HISTORY OF THE SEVENTH-DAY CHRISTIAN CONFERENCE
The Seventh-Day Christian Conference was
incorporated as a regularly constituted religious body with headquarters in New York, New York, on the third of February 1937.
The primary objectives and purposes of the Conference are: to promulgate the faith of Jesus Christ, advance the spiritual understanding of all worshipers and followers, and to diffuse and extend the knowledge and realization of “The Commandments of God” and “The Everlasting Gospel of our Lord and Savior Jesus Christ,” as taught in the Old and New Testaments of the Holy Scriptures.
All of the beliefs of Seventh-Day Christians are Bible-based. They believe, among other things, that the Scriptures are the inspired Word of God, revealing Jesus Christ; that salvation from sin comes only through the atoning death of Jesus Christ, as a result of the exercise of faith by the sinner; that the Law of the Ten Commandments is God’s standard righteousness and is binding upon all men, since we shall be judged by it; that the only Sabbath day of the Bible is the seventh day of the week commonly known as Saturday; that the ordinances left by Jesus Christ for observances by His church are Baptism by Immersion, The Ordinance of Fellowship, and the Lord’s Supper.
The Conference was formed by a group of former Seventh Day Adventists who, with others, had left that denomination in December 1928 disturbed by policies and practices they believed to be discriminatory. Believing that the Holy Scriptures reveal clearly that racial segregation or discrimination or any other form of prejudice against any human being is condemned by God as sin, these former Adventists established independent groups around the country under the name United Sabbath Day Adventists. In 1934,being dissatisfied with the leadership, several of these churches and missions were organized under the name Seventh-Day Christian Conference and were legally incorporated in 1937.
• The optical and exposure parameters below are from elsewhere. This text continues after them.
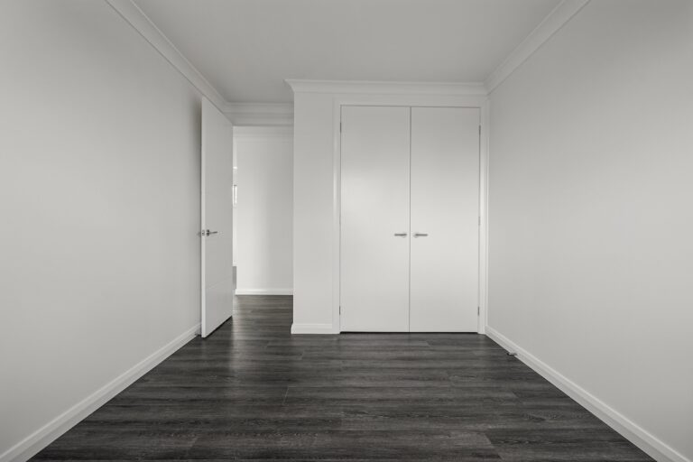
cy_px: 231
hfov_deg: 96.7
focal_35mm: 16
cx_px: 346
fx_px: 308
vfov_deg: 73.7
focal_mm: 16
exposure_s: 1/13
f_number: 7.1
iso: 500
The names of the presidents from 1934 to the present are: R. Leo Soaries, Philip J. Bailey, Sr., E. Leo Warren, Dingwall C. Fleary, DeForest B. Soaries, Lionel W. Holness, Buster Soaries, Charles Ffrench and Lesford Foreman.
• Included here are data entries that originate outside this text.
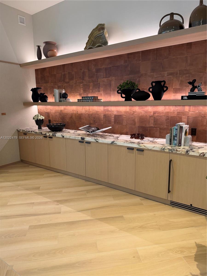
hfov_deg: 56.8
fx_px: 191
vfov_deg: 71.6
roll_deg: +2.5
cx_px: 104
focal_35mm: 24
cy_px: 138
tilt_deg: -11.4
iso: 200
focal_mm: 6.76
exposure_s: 1/60
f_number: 1.78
In December 1956, the Seventh-Day Christian Conference established a mission in Kingston, Jamaica, The West Indies and in 1964 built a church and headquarters building there for the Jamaica Mission of Seventh-Day Christians. In 1979, to carry out its objectives more effectively, the Seventh-Day Christian Conference purchased a headquarters building in New York City. All other buildings are owned by the member churches in their respective locales, except for the First Seventh-Day Christian Church of Lower Buxton, Jamaica, which building is the property of the Conference.
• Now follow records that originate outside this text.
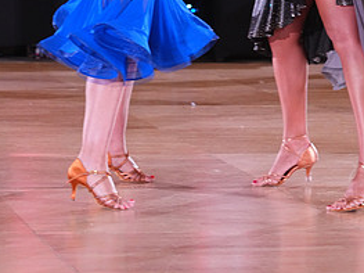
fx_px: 2008
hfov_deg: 10.4
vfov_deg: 7.7
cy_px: -51
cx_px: 218
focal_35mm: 191
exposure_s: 1/250
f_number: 4
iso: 3200
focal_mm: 90
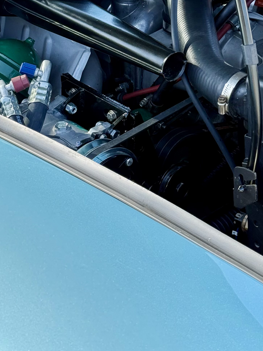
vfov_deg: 19.1
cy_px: 8
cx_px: 123
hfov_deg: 14.8
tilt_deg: -25.4
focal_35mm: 100
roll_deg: -2.9
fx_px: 1013
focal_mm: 6.76
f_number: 1.78
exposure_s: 1/530
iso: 100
In 1982 the P.J. Bailey, Sr., Scholarship Fund was established to encourage young people to attain a degree in higher education. The Fund is named after a founder of the Seventh-Day Christian Conference who served the Conference in various capacities until his death in 1964. The present name of the fund is Philip J. Bailey, Sr./George A. Harewood/E.Leo Warren Scholarship Fund. To be eligible for this award, one must be a member of a Seventh-Day Christian Church or one who regularly attends a Seventh Day Christian Church or a relative of a member.
In 1999 reflecting the growth of the Jamaica Mission and its increasing autonomy; the Jamaica Mission was established as the Caribbean Conference of Seventh-Day Christians, which grew to become seven groups: the Berea S.D.C. Church in Kingston, the First Seventh-Day Christian Church of Lower Buxton in St. Ann’s, the Line Tree S.D.C. in St. Andrew’s, the Pental Vale S.D.C. Church in Bull Bay, the Top Hill S.D.C. Church in St. Catherine, and the Portmore S.D.C. Church in St. Catherine. The Top Hill Church withdrew from the Conference in 2013.
In view of the advancing age and retirement of the ministers there, the Seventh-Day Christian Conference anticipated the need to train young men for the ministry. With the support of funds from the Ministers and Workers Educational Fund, at least eight young men were trained as ministers, ordained as Elders then Pastors. Three young women were trained as workers.